At first I thought that I was going to see an amateur Christmas show, featuring probably some carols and Christmas music, probably very cheesy and possibly of indifferent quality – but I was wrong. The Glad Rag Production Company is a professional outfit and most of the performers in tonight’s show are local (Bournemouth, Dorset, Hampshire) professional actors, singers and dancers – and how they showed it! There was also a team of young performers ‘The Babes’ and tonight (according to the programme) I saw ‘Team Merry’, who were also very good.
There are some elements of pantomime here and some songs, jokes and routines that I have seen, and even performed, in pantomime, but this is not your traditional panto. The plot, such as it is, concerns a plan by Count Dracula (Rob Dorey), the ruler of Hallowe’en Town, to invade Christmas Town, the demesne of the benevolent Santa Claus (Bryan Newman) and his elves. The plan involves inserting the least frightening character from Hallowe’en Town, Max the Monster (Luke Beavis), into Christmas Town – but Max finds his loyalties divided. It sounds cheesy – but the execution is such that it doesn’t come out that way.
Along the way there are lots of songs, dances, and some fairly corny jokes that you may, or may not, have heard in panto. The average age of the audience tonight was probably about 50 – and that’s not because it is unsuitable for children but (you know) kids these days just don’t know how to enjoy themselves like we do.

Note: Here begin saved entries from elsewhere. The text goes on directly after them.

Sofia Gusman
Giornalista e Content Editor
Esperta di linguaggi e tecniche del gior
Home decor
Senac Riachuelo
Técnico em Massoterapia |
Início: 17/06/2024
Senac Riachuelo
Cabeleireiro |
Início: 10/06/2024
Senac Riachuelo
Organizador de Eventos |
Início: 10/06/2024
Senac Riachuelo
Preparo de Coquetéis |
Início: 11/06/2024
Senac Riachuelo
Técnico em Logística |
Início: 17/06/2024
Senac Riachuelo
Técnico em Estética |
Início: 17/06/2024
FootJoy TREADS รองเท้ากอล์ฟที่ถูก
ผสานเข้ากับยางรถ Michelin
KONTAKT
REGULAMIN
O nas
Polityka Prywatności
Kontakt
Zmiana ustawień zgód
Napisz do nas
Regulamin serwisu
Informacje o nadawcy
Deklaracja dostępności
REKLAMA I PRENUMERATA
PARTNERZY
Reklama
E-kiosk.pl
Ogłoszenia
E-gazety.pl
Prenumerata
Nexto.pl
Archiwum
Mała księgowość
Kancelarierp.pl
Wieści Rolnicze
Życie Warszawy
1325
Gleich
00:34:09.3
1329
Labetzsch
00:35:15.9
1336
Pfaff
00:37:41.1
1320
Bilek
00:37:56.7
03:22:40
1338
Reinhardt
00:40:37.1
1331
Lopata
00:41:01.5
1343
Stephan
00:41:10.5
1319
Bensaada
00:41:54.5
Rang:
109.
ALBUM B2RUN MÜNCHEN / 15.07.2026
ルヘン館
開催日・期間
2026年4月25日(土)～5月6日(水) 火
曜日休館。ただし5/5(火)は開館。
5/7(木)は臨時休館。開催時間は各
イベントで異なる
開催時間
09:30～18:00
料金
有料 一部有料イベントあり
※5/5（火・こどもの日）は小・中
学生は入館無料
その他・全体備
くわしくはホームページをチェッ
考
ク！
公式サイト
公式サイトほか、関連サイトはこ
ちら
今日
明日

Max Stockham plays a great lead as the love-struck elf, Squash (“Squish – Squash – Whatever”), Kim Holder, as Ivy, performs an amusing drunken rendition of ‘Jingle Bells’ (probably based on a version by Barbra Streisand, which may have been based on an original by Fanny Brice). There are hilarious, and not over-long, versions of the comedy ‘12 days of Christmas’ and ‘If I Were Not on Santa’s Team’. The junior team do a charming number, ‘I’m a Little Christmas Cracker’, complete with confetti cannons. There is also a cracking tap routine, led by Rob Dorey, who isn’t playing Dracula on this occasion. Jilly Ingle, as Joy Christmas, has a lovely singing voice, particularly in ‘Finally’, while Max the Monster (Luke Beavis) reveals a remarkably good falsetto in ‘Christmas Time (Don’t Let the Bells End)’. In and amongst the singing there are some very good dancing performances by ensemble members. These include not only the aforementioned tap routine, but also a ballet sequence and some very nice contemporary lifts, which would have the Strictly audience baying profusely (and annoyingly), but which tonight’s audience just admired, quietly.
The costumes are bright, cheerful and sophisticated. The music is by London Arrangements, who have a large catalogue of professional orchestrations and if they haven’t got it, they can create it for you. The lighting and technical equipment is by Skrypt, who crop up a lot in our area – I particularly like the synchronised illumination of the hanging snowflakes during the Gloria Estefan number ‘1-2-3’ (see – it’s not all cheesy Christmas music). The sound is by Keith Monteith, who hits (almost) every microphone cue on opening night – in some shows the microphone technician has not seen/rehearsed the show before and is “taken by surprise” every time someone speaks or sings.
I had a chat with the writer/director (Ben Rawlings) and the producer (Sue Simmerling) during the interval and, apparently, they put together this whole thing, which is almost perfect, in just eight Sunday rehearsals. Now that’s how to produce a show! It highlights what can be achieved with a gang of trained professionals. Every movement is synchronised with the music, every jump, every step, every other motion. No-one is looking vacant, everyone smiling – or scowling if they should be. There is negligible fluffing of lines, no-one is mumbling or inaudible. If you want to see what can be achieved with the right people and the right direction then come and see this show!
It runs at 7pm every day, up to and including Christmas Eve and there are matinées at 2pm on Saturday 21, Sunday 22, Monday 23 December and Christmas Eve itself. Pay no attention to what I said about the average age of the opening night audience! Bring your 3 year olds! Bring your 90 year olds! This is a great show for kids and adults of all ages.